● WHAT YOU SHOULD DO
Check each line below for the word "also", and copy those that have it.

━━━ DATA FOR THIS TASK ━━━

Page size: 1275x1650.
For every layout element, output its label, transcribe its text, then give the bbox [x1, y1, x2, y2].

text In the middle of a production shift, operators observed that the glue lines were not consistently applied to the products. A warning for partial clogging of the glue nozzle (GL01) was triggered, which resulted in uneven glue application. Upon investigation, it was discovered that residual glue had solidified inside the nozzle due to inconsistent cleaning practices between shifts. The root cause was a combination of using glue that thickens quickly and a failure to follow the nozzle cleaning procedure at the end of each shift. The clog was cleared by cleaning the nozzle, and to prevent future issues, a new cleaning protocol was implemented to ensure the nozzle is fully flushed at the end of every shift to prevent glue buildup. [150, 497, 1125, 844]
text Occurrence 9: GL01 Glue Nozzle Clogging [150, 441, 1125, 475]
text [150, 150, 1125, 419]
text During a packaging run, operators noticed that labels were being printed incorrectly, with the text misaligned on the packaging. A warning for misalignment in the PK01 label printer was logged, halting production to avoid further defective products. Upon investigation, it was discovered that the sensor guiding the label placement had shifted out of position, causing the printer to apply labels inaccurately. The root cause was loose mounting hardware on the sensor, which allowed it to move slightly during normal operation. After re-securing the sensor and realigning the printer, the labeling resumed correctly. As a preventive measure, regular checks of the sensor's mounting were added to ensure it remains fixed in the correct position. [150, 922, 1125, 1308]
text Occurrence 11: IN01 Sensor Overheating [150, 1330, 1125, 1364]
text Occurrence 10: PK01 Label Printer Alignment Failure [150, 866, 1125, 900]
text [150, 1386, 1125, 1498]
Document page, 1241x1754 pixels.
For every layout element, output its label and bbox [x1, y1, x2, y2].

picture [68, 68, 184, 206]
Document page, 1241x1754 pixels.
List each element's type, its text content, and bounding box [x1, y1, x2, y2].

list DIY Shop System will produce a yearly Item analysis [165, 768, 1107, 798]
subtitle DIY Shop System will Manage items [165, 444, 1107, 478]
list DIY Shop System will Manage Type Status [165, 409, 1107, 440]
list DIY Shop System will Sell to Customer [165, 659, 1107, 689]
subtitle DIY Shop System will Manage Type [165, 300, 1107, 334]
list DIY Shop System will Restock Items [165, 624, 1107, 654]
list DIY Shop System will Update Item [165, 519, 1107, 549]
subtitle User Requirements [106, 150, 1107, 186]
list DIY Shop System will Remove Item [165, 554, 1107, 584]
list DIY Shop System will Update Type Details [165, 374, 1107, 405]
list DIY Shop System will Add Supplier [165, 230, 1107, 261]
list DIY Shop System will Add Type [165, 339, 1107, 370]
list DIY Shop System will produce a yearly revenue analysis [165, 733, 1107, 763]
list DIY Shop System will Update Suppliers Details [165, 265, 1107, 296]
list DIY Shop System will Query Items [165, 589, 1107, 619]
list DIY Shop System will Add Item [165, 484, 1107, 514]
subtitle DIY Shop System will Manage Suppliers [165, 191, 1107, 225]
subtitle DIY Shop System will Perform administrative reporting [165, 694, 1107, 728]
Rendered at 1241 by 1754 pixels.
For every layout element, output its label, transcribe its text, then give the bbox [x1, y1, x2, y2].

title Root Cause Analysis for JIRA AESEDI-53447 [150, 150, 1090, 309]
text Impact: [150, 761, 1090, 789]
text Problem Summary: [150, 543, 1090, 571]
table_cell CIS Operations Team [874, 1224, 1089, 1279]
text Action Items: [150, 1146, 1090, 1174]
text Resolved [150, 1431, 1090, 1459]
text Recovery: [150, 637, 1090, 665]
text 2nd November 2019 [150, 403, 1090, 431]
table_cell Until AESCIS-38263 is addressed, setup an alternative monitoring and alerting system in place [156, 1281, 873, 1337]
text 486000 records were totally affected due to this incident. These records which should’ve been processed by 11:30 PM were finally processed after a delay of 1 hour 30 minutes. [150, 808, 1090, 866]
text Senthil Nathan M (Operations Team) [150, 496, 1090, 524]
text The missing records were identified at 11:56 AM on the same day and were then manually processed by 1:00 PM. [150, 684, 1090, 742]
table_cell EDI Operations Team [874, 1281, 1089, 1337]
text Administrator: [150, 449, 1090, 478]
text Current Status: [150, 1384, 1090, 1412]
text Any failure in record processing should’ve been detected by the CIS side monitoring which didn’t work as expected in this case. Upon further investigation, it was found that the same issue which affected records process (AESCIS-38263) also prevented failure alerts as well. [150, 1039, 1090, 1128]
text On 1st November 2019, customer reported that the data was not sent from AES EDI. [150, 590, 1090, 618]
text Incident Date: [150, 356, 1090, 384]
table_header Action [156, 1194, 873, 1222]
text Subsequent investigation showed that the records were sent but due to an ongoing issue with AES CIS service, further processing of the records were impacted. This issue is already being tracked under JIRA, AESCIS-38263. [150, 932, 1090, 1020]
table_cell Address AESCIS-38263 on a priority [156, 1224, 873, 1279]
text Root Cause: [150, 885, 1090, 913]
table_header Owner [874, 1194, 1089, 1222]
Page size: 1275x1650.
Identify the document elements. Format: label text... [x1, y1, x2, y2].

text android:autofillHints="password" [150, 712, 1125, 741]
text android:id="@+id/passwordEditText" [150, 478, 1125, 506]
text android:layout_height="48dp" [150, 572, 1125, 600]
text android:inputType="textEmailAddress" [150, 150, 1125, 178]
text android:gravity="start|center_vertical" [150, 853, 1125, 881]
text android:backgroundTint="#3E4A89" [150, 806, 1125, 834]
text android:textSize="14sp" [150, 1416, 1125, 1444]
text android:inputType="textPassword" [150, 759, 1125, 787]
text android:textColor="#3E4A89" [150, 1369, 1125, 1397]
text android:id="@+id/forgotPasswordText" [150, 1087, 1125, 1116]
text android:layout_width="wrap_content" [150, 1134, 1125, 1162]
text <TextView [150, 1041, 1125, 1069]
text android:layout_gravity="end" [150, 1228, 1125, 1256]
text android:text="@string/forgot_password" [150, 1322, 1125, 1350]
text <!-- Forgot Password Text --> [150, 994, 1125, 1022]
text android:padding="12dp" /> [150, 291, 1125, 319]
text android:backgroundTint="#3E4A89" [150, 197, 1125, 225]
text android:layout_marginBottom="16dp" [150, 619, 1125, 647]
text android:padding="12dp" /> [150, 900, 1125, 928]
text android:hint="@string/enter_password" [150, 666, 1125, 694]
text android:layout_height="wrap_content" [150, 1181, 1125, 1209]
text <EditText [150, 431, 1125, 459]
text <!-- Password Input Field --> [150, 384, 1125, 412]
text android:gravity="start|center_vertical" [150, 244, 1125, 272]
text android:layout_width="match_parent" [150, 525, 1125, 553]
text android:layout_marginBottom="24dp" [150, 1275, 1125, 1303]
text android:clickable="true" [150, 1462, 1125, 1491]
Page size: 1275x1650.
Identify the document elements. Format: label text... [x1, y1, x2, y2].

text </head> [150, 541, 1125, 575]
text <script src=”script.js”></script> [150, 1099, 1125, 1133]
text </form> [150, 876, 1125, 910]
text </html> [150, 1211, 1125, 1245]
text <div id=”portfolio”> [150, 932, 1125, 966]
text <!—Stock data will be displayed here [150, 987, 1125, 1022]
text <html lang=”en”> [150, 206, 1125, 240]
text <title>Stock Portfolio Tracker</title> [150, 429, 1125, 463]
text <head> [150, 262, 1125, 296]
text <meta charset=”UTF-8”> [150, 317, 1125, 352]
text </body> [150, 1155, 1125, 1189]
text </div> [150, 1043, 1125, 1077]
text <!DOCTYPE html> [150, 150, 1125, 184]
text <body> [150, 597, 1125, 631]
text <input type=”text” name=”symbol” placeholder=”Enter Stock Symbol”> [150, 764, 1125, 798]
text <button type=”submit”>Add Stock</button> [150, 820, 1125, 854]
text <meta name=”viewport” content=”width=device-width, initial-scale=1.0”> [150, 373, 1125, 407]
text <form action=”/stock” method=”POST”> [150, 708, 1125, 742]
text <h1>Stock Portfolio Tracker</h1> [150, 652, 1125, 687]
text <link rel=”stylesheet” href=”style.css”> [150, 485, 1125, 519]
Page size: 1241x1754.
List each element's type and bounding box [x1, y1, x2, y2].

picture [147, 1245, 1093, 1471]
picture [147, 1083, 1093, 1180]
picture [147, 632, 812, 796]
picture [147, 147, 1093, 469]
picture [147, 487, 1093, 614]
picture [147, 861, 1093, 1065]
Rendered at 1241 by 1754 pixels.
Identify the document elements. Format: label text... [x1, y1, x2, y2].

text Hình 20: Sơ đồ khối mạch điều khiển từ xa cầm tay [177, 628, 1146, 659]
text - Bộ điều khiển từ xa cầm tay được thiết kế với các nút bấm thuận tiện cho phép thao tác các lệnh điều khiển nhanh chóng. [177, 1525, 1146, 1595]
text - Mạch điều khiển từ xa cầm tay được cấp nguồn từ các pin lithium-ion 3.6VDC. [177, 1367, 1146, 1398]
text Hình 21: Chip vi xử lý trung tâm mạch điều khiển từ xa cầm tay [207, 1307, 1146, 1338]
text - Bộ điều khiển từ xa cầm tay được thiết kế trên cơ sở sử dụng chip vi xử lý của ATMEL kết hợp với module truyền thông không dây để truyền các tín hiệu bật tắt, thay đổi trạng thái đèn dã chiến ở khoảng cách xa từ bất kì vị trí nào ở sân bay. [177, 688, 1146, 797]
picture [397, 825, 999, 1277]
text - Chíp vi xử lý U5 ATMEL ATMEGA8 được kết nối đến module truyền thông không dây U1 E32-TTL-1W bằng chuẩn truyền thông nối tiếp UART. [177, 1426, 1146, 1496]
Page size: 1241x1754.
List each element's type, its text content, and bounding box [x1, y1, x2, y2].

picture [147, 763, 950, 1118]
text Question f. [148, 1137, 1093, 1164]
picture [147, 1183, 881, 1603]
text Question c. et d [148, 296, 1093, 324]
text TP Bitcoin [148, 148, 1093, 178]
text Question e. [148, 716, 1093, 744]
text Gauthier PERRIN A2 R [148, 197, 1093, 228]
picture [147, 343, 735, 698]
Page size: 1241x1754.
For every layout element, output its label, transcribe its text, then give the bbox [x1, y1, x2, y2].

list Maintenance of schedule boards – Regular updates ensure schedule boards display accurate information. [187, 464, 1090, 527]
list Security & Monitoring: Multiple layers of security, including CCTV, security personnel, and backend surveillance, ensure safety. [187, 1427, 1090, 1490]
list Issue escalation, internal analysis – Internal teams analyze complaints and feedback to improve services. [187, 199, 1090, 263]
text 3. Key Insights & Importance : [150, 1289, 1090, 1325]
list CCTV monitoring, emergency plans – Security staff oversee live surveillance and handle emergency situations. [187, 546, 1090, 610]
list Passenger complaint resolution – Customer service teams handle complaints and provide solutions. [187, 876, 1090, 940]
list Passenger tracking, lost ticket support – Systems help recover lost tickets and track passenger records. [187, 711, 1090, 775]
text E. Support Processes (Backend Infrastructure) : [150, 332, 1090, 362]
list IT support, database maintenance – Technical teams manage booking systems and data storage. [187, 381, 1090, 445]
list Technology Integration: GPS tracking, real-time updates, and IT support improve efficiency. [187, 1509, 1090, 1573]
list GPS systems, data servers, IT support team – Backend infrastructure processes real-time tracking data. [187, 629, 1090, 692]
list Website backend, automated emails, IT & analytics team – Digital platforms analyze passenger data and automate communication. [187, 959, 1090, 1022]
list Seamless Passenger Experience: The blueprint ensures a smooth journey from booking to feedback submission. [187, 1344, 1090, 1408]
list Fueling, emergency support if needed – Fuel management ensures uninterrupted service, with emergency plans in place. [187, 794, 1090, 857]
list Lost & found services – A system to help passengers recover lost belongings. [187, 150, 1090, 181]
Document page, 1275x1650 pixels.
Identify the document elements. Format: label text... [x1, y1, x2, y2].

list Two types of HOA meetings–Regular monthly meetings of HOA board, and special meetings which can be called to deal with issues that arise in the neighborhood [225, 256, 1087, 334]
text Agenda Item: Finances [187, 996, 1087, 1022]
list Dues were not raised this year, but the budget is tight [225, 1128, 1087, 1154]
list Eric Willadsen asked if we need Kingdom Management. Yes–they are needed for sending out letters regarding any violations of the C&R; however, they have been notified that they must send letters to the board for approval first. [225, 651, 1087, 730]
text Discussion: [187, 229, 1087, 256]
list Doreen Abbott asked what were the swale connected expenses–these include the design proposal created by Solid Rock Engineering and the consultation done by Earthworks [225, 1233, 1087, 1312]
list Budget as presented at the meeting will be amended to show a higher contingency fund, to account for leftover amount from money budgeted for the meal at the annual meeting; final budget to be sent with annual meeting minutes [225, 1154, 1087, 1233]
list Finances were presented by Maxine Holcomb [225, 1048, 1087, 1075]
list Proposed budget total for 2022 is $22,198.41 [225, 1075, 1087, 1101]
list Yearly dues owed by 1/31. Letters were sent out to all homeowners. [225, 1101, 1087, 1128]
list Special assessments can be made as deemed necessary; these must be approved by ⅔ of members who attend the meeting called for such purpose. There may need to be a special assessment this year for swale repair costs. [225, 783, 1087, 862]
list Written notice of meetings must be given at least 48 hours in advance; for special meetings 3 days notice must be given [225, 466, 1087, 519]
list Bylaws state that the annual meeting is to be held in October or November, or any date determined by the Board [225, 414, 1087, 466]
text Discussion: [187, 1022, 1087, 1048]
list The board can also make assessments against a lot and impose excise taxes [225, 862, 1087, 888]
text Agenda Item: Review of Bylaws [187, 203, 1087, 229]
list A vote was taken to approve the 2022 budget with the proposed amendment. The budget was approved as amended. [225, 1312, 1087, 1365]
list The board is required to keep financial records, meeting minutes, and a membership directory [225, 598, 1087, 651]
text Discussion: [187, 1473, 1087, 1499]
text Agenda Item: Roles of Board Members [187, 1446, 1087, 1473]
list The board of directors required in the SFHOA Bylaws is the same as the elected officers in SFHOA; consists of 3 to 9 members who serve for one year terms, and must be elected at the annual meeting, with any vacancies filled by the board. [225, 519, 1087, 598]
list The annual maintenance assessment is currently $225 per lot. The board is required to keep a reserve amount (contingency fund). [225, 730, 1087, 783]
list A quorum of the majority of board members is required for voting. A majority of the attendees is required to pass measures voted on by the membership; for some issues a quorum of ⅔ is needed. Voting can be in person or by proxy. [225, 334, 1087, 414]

━━━

● SOLVED EXERCISE
text Any failure in record processing should’ve been detected by the CIS side monitoring which didn’t work as expected in this case. Upon further investigation, it was found that the same issue which affected records process (AESCIS-38263) also prevented failure alerts as well. [150, 1039, 1090, 1128]
list The board can also make assessments against a lot and impose excise taxes [225, 862, 1087, 888]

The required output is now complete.